New York, May 16, 2026, 13:03 EDT
- U.S. markets shut for the weekend following Friday’s losses, which knocked the S&P 500 and Nasdaq below recent highs. The Nasdaq runs 9:30 a.m. to 4:00 p.m. ET on weekdays.
- S&P 500 managed to close up 0.1% for the week. The Dow slipped 0.2%. Nasdaq was lower by 0.1%. Russell 2000 fell 2.4%.
- Nvidia reports earnings next week, with big-box retailers and Fed minutes also on deck. Investors just saw choppy moves in oil and bond yields hit the market.
S&P 500’s seven-week advance is still intact heading into next week, but the rally lost steam late this week. Rising bond yields and a surge in oil prices cut into Wall Street’s run of record gains.
Market gains powered by AI shares and better-than-expected earnings stalled on Friday. Oil prices jumped, Treasury yields rose, and investors faced new questions over the Fed’s ability to ease rates.
S&P 500 lost 92.74 points, or 1.2%, landing at 7,408.50 on Friday. The Dow Jones Industrial Average slipped 537.29 points, or 1.1%, to finish at 49,526.17. Nasdaq Composite fell 410.08 points, or 1.5%, closing at 26,225.14. Russell 2000, which tracks small caps, dropped 2.4% on the day and over the week.
S&P 500 and Nasdaq closed at new records Thursday, helped by tech strength.

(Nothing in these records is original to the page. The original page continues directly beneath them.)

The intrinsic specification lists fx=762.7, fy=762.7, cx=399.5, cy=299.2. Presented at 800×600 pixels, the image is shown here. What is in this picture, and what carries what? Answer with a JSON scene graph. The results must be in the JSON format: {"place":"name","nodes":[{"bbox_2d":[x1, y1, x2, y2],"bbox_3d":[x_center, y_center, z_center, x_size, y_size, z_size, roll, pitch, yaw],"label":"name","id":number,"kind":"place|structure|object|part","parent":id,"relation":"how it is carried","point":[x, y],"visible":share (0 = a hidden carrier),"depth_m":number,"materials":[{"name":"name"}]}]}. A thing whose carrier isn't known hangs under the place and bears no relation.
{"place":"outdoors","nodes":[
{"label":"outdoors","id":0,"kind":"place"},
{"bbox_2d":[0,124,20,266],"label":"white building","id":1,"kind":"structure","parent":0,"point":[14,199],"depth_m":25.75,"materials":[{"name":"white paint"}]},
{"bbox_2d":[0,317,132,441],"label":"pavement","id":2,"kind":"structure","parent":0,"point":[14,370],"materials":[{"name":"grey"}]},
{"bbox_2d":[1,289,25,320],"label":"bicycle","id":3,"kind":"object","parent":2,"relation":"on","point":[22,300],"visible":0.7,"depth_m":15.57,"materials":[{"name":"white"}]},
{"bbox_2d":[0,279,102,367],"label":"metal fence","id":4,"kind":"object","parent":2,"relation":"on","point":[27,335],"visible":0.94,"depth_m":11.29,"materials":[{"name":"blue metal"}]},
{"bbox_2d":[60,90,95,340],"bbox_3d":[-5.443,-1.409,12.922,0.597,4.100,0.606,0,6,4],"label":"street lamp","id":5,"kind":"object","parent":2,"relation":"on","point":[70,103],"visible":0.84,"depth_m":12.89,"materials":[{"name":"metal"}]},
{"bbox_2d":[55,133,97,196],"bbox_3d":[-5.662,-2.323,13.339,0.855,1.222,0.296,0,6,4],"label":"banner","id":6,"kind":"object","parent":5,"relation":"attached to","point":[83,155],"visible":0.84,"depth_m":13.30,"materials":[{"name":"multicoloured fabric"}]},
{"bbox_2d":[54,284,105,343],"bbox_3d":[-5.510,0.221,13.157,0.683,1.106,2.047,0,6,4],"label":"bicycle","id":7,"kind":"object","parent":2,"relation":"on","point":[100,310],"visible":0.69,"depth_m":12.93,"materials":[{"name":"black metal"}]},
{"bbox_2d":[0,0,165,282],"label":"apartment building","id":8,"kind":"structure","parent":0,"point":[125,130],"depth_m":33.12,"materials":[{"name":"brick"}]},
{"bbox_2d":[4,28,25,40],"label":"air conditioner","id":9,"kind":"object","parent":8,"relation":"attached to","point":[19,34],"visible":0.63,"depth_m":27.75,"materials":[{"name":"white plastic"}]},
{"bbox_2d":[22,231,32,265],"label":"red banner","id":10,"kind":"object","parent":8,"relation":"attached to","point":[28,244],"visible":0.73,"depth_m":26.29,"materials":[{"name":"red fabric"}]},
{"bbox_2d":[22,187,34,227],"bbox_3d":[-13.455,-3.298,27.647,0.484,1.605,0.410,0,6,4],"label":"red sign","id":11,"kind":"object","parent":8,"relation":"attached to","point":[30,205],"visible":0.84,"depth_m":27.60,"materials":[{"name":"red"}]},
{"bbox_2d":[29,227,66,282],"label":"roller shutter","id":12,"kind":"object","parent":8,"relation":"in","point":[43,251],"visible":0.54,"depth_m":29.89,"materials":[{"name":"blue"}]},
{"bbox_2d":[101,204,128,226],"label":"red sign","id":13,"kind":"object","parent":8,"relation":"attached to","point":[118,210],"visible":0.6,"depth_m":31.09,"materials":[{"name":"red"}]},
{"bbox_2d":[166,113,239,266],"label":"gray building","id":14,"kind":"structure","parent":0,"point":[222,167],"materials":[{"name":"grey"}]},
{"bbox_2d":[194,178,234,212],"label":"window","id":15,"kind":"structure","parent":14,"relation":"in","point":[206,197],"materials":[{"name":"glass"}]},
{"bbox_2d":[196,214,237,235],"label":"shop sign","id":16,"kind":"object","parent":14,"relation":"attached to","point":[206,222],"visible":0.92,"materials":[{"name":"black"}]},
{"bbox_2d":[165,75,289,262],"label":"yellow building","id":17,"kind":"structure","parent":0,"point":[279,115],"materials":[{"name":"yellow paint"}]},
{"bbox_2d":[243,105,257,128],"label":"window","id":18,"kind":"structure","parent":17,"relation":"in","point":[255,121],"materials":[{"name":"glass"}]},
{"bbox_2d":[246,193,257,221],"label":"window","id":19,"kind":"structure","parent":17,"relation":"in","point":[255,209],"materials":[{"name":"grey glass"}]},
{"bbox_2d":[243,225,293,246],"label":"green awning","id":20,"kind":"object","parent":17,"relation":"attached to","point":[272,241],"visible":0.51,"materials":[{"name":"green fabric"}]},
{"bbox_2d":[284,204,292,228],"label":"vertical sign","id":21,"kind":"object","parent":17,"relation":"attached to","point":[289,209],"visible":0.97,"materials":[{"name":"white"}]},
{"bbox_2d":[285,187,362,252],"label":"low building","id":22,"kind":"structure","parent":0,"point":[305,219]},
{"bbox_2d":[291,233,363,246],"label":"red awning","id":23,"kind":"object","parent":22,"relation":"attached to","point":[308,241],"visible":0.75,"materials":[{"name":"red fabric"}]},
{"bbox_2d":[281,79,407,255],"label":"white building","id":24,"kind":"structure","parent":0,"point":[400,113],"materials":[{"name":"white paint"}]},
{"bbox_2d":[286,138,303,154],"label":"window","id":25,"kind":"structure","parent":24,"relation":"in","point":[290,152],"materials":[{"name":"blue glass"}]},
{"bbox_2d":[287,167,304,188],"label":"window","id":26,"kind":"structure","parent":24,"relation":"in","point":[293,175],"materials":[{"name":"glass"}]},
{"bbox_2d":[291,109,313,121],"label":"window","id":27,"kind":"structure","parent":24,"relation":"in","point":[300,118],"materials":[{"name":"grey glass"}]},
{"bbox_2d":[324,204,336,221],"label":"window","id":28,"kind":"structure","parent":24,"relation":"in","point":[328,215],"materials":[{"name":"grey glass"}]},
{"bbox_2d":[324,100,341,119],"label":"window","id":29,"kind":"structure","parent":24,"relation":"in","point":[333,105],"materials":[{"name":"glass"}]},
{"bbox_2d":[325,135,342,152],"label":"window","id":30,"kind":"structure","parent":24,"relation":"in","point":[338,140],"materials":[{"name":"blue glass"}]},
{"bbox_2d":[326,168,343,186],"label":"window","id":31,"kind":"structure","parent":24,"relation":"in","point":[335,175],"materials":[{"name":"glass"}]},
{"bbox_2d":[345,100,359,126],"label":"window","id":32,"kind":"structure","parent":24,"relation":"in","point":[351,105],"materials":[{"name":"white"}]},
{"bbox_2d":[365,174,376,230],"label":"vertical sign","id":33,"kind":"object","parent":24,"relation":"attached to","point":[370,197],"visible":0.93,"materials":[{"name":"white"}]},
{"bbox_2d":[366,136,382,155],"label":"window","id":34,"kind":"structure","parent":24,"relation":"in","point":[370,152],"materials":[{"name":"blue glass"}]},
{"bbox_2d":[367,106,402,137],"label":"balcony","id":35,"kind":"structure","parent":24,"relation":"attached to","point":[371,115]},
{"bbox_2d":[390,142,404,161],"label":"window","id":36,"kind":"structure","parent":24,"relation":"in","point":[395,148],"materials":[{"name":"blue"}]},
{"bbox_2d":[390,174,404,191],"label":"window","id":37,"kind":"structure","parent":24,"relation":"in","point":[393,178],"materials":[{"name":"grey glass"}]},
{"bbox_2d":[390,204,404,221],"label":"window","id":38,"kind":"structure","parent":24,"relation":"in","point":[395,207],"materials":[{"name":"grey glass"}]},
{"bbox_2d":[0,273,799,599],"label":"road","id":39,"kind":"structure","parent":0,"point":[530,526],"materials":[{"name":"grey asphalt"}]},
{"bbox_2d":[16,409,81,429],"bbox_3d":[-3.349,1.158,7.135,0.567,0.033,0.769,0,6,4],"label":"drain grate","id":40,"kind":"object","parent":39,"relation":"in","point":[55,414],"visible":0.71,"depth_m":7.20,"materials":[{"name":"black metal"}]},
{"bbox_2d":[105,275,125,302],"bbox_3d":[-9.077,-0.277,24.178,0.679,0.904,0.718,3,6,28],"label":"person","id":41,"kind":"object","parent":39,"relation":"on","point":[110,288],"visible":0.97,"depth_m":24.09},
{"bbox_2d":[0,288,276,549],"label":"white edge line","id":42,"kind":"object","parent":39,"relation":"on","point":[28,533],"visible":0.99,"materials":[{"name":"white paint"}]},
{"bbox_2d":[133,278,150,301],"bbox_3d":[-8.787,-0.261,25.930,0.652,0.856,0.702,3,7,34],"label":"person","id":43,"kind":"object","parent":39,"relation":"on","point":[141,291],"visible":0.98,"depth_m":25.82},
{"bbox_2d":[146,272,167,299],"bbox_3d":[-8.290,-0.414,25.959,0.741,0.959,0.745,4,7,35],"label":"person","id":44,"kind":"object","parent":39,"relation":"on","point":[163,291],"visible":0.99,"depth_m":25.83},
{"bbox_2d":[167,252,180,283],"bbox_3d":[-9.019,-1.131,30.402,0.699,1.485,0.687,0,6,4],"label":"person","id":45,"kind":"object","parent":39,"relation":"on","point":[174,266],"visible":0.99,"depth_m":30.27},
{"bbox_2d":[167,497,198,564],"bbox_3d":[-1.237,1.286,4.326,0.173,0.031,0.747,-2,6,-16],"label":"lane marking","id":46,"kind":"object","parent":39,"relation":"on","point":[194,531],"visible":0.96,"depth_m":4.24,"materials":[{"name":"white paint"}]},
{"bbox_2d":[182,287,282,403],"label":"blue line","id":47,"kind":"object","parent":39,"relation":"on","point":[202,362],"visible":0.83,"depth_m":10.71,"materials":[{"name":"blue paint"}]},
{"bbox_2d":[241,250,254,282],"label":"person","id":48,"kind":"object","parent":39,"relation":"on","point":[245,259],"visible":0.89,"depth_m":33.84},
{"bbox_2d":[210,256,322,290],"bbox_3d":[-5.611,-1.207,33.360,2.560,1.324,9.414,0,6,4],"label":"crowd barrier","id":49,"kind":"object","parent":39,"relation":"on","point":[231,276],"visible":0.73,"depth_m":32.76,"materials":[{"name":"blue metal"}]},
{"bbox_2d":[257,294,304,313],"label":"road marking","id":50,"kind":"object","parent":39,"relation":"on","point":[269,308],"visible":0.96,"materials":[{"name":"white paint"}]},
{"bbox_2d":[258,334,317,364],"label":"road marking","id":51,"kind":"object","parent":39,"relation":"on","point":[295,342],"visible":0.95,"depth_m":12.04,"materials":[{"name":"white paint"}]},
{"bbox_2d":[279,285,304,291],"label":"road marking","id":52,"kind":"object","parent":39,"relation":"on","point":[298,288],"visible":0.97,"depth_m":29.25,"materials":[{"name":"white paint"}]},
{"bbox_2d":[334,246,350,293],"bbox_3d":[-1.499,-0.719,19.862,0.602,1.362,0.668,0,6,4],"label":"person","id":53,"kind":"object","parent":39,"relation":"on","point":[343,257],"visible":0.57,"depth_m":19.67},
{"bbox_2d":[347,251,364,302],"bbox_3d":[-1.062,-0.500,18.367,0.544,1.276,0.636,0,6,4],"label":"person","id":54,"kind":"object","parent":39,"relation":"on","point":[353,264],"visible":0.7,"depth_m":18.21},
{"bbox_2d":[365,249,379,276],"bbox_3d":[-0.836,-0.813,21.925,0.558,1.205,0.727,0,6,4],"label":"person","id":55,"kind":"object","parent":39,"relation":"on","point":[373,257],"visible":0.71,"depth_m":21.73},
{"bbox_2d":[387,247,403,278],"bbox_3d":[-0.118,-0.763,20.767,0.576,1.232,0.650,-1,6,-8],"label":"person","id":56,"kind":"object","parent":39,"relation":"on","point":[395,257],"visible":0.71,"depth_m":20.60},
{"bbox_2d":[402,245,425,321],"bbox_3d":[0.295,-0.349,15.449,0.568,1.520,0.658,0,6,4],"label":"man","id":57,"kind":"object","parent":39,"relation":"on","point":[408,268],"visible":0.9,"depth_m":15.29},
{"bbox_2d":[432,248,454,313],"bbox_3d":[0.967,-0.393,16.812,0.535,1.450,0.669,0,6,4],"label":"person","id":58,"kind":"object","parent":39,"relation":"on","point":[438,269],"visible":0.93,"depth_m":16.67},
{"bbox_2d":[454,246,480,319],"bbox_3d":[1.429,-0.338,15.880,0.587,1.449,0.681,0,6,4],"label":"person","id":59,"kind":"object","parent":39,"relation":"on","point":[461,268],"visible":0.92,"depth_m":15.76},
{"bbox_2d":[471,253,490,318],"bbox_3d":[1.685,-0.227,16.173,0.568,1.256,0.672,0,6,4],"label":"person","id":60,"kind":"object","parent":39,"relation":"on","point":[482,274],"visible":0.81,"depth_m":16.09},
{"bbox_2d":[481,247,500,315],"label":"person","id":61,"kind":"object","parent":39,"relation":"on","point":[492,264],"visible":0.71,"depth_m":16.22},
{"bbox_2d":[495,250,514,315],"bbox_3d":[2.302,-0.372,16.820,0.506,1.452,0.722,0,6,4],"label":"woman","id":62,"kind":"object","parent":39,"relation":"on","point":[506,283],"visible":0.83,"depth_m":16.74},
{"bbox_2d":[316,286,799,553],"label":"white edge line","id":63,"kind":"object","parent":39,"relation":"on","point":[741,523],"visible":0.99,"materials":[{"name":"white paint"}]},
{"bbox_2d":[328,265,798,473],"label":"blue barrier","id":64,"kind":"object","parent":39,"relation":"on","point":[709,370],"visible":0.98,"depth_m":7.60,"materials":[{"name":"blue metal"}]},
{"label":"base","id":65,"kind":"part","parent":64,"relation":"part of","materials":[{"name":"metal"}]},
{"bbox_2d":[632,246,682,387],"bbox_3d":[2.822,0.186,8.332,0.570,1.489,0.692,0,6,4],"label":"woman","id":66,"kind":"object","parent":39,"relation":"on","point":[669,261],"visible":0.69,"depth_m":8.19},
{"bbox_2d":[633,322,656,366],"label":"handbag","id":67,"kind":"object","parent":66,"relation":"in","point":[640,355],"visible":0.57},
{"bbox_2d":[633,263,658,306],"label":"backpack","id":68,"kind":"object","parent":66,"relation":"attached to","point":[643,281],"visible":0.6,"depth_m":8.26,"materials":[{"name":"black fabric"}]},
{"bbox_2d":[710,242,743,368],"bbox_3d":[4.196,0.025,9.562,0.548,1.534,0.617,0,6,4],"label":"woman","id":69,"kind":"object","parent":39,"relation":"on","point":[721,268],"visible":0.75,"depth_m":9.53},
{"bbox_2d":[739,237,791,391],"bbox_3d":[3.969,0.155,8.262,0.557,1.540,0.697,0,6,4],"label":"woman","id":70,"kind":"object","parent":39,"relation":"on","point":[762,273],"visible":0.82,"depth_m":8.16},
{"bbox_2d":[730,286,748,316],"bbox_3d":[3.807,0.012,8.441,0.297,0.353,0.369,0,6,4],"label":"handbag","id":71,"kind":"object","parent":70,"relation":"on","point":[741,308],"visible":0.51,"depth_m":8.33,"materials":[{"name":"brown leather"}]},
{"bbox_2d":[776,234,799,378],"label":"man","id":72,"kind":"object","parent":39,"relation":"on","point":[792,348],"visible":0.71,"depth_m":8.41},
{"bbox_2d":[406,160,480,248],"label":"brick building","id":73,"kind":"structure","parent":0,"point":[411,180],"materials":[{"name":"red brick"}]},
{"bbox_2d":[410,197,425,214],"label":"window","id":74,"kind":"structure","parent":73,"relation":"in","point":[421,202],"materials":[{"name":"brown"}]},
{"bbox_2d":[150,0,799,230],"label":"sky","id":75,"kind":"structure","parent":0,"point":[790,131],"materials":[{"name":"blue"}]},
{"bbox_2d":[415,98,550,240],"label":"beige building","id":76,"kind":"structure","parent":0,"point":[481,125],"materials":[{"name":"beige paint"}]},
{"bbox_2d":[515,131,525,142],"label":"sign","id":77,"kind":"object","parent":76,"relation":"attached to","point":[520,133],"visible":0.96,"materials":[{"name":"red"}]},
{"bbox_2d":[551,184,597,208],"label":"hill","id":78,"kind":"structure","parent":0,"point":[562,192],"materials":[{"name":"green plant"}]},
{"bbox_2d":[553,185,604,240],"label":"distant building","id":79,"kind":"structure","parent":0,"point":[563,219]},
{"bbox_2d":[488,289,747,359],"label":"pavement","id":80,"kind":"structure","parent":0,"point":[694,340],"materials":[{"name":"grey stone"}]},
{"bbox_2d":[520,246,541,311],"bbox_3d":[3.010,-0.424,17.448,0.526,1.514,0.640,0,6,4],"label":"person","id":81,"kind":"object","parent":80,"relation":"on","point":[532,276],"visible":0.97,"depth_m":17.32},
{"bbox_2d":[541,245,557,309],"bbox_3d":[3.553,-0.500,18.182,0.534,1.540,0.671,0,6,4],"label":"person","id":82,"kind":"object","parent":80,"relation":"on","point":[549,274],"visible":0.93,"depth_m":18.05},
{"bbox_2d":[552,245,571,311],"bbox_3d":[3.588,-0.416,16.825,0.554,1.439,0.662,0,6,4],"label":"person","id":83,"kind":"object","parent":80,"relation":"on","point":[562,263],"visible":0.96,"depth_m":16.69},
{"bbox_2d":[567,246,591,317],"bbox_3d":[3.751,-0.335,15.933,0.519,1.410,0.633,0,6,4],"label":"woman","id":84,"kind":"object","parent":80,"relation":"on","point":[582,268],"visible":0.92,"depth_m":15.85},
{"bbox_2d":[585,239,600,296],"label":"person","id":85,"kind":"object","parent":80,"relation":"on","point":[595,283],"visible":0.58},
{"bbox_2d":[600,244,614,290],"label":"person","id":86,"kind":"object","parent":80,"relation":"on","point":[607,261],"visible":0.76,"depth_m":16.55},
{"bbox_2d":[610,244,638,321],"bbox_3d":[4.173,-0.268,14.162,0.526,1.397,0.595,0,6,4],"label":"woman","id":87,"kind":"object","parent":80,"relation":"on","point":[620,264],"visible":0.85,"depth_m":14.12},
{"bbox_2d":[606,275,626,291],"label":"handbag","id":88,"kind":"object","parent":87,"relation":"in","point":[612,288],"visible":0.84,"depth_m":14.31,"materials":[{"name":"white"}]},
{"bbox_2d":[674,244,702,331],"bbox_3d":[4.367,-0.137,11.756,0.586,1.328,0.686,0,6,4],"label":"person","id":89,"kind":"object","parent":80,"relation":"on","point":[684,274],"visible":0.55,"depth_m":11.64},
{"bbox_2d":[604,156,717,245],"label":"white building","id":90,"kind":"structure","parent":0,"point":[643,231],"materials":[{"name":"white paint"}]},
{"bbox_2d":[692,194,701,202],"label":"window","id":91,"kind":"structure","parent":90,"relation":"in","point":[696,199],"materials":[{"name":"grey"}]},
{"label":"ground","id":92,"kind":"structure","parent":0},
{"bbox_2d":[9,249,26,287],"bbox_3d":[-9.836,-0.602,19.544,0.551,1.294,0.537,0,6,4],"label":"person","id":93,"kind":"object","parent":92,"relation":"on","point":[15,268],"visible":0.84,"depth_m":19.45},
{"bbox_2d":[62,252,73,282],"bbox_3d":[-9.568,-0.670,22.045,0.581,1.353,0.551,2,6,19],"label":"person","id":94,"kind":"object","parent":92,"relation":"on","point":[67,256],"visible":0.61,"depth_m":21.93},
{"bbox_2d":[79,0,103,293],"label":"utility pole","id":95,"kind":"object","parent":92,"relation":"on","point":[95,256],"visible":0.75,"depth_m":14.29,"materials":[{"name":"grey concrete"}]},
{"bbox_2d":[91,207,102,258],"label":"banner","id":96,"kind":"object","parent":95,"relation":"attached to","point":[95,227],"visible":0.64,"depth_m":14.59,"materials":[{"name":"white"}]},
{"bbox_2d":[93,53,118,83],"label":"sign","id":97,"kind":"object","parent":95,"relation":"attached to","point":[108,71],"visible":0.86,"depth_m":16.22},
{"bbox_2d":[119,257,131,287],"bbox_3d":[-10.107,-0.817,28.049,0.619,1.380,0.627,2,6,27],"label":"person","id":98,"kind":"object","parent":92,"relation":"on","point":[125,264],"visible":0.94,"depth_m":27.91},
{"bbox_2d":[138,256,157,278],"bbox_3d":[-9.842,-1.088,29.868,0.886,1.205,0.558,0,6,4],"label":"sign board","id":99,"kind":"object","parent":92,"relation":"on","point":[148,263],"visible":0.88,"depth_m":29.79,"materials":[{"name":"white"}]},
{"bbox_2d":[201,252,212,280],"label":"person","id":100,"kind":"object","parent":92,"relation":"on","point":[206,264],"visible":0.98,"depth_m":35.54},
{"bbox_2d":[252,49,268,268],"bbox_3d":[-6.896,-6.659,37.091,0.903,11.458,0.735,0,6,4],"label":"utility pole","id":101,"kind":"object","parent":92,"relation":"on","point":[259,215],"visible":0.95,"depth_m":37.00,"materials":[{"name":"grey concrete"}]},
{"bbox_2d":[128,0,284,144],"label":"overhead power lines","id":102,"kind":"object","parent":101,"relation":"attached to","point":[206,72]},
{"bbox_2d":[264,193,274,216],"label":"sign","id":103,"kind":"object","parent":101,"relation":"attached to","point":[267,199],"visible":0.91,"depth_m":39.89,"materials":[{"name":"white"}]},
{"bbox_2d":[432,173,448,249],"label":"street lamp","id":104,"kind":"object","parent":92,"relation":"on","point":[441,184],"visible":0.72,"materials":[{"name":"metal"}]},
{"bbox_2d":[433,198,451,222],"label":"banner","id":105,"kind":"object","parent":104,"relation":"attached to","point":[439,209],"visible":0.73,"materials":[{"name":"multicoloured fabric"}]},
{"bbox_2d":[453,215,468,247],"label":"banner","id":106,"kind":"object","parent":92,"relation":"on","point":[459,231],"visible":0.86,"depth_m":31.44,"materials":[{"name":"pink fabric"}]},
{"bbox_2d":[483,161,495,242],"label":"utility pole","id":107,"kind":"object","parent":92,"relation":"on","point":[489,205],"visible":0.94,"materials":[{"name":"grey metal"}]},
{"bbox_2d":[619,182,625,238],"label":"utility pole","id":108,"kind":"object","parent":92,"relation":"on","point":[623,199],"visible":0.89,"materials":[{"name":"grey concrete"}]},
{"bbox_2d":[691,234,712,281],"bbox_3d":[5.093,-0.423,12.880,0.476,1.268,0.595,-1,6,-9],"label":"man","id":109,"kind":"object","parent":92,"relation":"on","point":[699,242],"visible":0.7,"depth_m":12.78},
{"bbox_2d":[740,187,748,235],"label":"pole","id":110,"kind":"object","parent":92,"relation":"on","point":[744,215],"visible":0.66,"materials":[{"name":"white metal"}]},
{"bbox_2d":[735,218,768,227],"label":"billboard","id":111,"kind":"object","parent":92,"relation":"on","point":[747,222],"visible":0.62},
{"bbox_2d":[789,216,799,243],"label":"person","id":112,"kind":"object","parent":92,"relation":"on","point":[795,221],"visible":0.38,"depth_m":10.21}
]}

Nvidia jumped 4.4% on news its H200 chips got a green light for sale in China from the U.S. Other chip stocks lagged, with Qualcomm, Intel, and Micron down between 3.4% and 6.1%. The market had rallied more broadly in the prior session.
Traders keep talking about the rally. “Everybody’s asking the same question: how much longer does this rally go on?” Robert Pavlik, senior portfolio manager at Dakota Wealth, told Reuters on Thursday. Michael Monaghan at Founder ETFs called the U.S.-China talks “very high stakes meetings.” By Friday, that phrase followed the mood in markets. Reuters
By Friday it was less clear. Kenny Polcari, chief market strategist at Slatestone Wealth, said the market had “gotten way ahead of itself” and was now looking at bonds and the data. “Inflation remains sticky,” he said. Reuters
10-year Treasury yields moved up 13.8 basis points to 4.597%. The 30-year yield climbed 10.9 basis points, landing at 5.122%. A basis point is one-hundredth of a percentage point. U.S. crude settled up 4.2% at $105.42 a barrel. Brent crude gained 3.35% to $109.26. High energy prices kept inflation in view.
Inflation numbers this week moved sentiment lower. April CPI rose 0.6%, giving the annual pace its sharpest jump since 2021. Reuters reported energy goods were behind more than 40% of the increase. Kansas City Fed President Jeffrey Schmid called inflation the most “pressing risk” for the economy. Reuters
U.S. equity funds added $22.37 billion for the week ending May 13, the most in three weeks, but flows stayed mixed. Demand for chipmakers and strong earnings pushed gains. LSEG data from Reuters showed about 83% of 455 S&P 500 companies beat first-quarter profit expectations.
Nvidia gets its turn next, with the company set to report fiscal Q1 numbers Wednesday, May 20, at 5 p.m. ET. CFO Colette Kress is slated to put out written remarks before the call. Investors are watching to see if AI demand is still enough to power Nvidia’s run and influence other stocks in the sector.
Retailers are on deck with earnings next week. NYSE market strategists named Home Depot, Lowe’s, Target, TJX and Walmart, all reporting in the coming days. Their numbers will show if shoppers keep spending or are only managing bigger bills from inflation.
Fed minutes coming Wednesday. The central bank plans to post its April 28-29 FOMC meeting notes at 2 p.m. ET. The FOMC decides interest rates. Traders are watching for clues on how much inflation was on officials’ minds before Friday’s jump in yields pushed rate chatter higher.
Risks stand out. Oil up and higher yields may force investors to look again at expensive growth stocks, especially AI leaders that rallied hard. A bad quarter from Nvidia, another downbeat retail outlook, or hawkish Fed minutes could easily turn Friday’s drop into more than a pause.